Curious to see how often such errors appeared in aggregated biodiversity data, I selected three publicly available beetle datasets and audited them. I chose beetles because I am not a beetle specialist (I study millipedes), so I would not be distracted by nomenclatural or taxonomic errors!

There is some overlap between errors in data table structure and errors in data content. For simplicity's sake I only looked for six broad categories of structural problems: broken records, misuse of fields, duplicate records, disagreements between fields, truncated records and character encoding errors. The audit was done on the command line using a BASH shell and GNU text-processing tools, as detailed in the accompanying logs.

The raw versions of two of the three beetle datasets accompany this report in its Zenodo directory, together with command-by-command logs of the audits so that my results can be replicated. The Catalogue of Life data is archived from my file "col0", as decribed in the CoL log. Here I summarise those results:

- I checked 467979 beetle occurrence records from the Atlas of Living Australia (ALA), 71842 beetle name and reference records from the Australian Faunal Directory (AFD) and 272610 beetle name records from the Catalogue of Life (CoL).

- The most common problems I found were misuse of fields, character encoding issues and duplicated records. ALA had broken records and some disagreements between fields, while CoL and possibly ALA had a few apparently truncated records. A "score card" might be:

					ALA	AFD	CoL
broken records			yes	no	no
misuse of fields			yes	yes	yes
duplicate records			yes	yes	yes
field disagreements			yes	no	no
truncated records			yes?	no	yes
encoding errors			yes	yes	yes

- Broken records are single records spread across two or more lines in a data table. Data from a broken record will appear at least twice in a field summary or analysis, with only one of the data items actually belonging in that field. Broken records are often (perhaps nearly always) caused by unrecognised line feeds or carriage returns within data items. They need to be fixed by "stitching together" the pieces before any further work on the data table is done.
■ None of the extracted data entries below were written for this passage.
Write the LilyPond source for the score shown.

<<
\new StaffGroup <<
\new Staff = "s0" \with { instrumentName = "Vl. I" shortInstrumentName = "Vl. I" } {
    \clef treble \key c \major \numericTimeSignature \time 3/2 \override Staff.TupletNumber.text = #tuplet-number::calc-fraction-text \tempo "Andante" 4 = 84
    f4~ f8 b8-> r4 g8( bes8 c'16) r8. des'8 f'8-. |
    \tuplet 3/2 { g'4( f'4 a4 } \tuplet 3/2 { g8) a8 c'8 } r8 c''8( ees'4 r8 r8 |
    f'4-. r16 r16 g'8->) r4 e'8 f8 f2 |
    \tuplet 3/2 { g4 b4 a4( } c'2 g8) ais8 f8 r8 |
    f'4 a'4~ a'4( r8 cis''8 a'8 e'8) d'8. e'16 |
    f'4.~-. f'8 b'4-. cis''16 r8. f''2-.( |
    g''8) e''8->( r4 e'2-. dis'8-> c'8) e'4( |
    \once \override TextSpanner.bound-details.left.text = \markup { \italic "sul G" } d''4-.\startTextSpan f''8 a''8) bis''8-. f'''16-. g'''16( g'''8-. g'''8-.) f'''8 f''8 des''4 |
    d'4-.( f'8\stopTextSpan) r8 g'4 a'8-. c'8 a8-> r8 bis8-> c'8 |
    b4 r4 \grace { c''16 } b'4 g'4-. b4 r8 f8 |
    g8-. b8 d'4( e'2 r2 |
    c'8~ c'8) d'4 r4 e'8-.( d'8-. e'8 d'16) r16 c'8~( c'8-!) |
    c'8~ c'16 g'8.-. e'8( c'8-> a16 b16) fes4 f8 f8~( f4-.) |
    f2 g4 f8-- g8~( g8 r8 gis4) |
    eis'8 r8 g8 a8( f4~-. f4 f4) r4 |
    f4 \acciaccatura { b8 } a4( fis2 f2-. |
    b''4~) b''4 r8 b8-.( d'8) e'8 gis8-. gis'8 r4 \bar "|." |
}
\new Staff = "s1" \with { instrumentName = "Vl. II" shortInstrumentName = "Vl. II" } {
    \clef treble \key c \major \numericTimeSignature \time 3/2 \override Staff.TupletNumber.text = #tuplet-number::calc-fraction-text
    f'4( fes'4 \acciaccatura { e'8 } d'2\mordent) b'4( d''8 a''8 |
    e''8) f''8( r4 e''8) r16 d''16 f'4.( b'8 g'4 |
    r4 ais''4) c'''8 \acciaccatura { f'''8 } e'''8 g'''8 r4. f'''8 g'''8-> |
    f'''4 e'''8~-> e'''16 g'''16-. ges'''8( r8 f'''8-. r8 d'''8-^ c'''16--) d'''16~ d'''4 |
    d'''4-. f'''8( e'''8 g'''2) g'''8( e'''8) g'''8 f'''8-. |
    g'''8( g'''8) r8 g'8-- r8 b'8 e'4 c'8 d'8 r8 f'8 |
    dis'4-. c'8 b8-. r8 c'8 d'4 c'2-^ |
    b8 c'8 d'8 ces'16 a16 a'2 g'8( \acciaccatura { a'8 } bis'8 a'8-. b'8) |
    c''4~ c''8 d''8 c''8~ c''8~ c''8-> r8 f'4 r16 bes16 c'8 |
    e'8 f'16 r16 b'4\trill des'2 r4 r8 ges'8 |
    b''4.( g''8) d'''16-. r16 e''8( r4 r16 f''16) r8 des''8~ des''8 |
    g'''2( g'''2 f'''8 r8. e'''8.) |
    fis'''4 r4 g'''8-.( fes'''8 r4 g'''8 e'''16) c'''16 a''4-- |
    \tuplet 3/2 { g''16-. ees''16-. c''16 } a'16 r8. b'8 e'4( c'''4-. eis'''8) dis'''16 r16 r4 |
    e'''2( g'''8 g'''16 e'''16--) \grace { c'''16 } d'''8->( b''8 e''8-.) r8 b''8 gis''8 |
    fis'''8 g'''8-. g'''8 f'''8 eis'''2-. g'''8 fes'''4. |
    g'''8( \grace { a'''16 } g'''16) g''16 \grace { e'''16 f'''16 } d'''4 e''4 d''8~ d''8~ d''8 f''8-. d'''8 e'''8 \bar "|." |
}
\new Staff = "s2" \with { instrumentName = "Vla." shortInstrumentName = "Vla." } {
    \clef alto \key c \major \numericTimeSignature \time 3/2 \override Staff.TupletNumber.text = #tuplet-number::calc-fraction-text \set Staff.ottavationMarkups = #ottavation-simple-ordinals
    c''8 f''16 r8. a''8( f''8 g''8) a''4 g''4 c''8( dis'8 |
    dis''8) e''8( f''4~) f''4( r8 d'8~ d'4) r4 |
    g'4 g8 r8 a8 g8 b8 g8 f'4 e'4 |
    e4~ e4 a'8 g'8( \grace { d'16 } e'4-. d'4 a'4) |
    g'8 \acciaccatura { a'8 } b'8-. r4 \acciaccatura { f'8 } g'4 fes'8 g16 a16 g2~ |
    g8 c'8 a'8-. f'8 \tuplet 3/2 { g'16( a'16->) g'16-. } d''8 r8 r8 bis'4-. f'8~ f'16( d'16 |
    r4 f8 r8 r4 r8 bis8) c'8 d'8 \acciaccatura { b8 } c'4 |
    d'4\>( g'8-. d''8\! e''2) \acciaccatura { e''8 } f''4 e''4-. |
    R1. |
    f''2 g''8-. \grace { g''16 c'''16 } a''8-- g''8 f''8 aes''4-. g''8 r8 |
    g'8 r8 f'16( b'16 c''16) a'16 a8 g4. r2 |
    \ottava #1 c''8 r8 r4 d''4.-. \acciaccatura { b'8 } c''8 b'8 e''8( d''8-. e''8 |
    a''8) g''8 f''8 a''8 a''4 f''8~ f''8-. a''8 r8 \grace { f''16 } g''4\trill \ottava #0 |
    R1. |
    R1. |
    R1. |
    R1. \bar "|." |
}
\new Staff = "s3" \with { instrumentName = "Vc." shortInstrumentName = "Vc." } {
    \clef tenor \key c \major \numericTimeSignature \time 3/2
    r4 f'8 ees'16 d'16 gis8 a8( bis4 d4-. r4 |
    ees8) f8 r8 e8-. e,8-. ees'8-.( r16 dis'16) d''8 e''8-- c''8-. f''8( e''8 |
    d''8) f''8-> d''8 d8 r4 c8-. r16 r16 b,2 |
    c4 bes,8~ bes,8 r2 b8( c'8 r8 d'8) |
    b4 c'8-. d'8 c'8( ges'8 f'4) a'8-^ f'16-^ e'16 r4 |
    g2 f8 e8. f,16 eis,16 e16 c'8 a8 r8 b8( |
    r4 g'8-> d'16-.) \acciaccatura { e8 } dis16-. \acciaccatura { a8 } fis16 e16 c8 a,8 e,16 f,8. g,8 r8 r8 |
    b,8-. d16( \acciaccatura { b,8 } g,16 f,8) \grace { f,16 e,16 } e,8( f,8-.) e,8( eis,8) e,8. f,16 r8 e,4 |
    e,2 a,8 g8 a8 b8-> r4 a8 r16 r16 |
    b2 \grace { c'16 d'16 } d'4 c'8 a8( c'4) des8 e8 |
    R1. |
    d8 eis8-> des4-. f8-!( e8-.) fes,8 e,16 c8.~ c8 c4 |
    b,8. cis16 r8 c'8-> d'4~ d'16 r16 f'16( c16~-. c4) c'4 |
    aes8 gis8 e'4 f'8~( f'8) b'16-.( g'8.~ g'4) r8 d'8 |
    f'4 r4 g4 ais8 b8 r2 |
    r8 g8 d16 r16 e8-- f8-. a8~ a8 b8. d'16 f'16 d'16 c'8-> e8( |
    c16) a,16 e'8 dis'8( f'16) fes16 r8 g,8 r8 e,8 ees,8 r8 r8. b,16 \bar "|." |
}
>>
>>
- Fields can be misused in two major ways. The correct data item might appear in the wrong field (field shifting), and a field might contain an inappropriate data item (failure of data validation, domain schizophrenia).

- Because each record in a data table usually contains a unique ID string, there are unlikely to be exact, character-for-character duplicated records. For this reason a search for duplicates can be flexible, i.e. the definition of "duplicate" can be based on important likely uses for the record. The duplications I searched for were tailored to the individual datasets and (I think!) reasonably chosen (qv).

- Within a single record, the data items in two different fields might disagree. A fictitious example is a record which contains the name Aus bus Jones, 1944 in the "scientific name" field and the year 1934 in the authorship "year" field.

- Truncated records are particularly hard to spot because the truncation might be a data entry error. In the data item "Aus bus Jones, 194", did the data enterer simply leave off the last digit of the year, or did software (at some stage) truncate the string at 17 characters?

- Character encoding issues are probably responsible for most of the cleaning work to be done, but their origin is usually untraceable. I suspect that many compilers use Microsoft Excel to prepare data tables, and Excel (even Excel 2016) still defaults to windows-1252, replacing many UTF-8 characters with "?".

More comments on errors are in the individual dataset logs.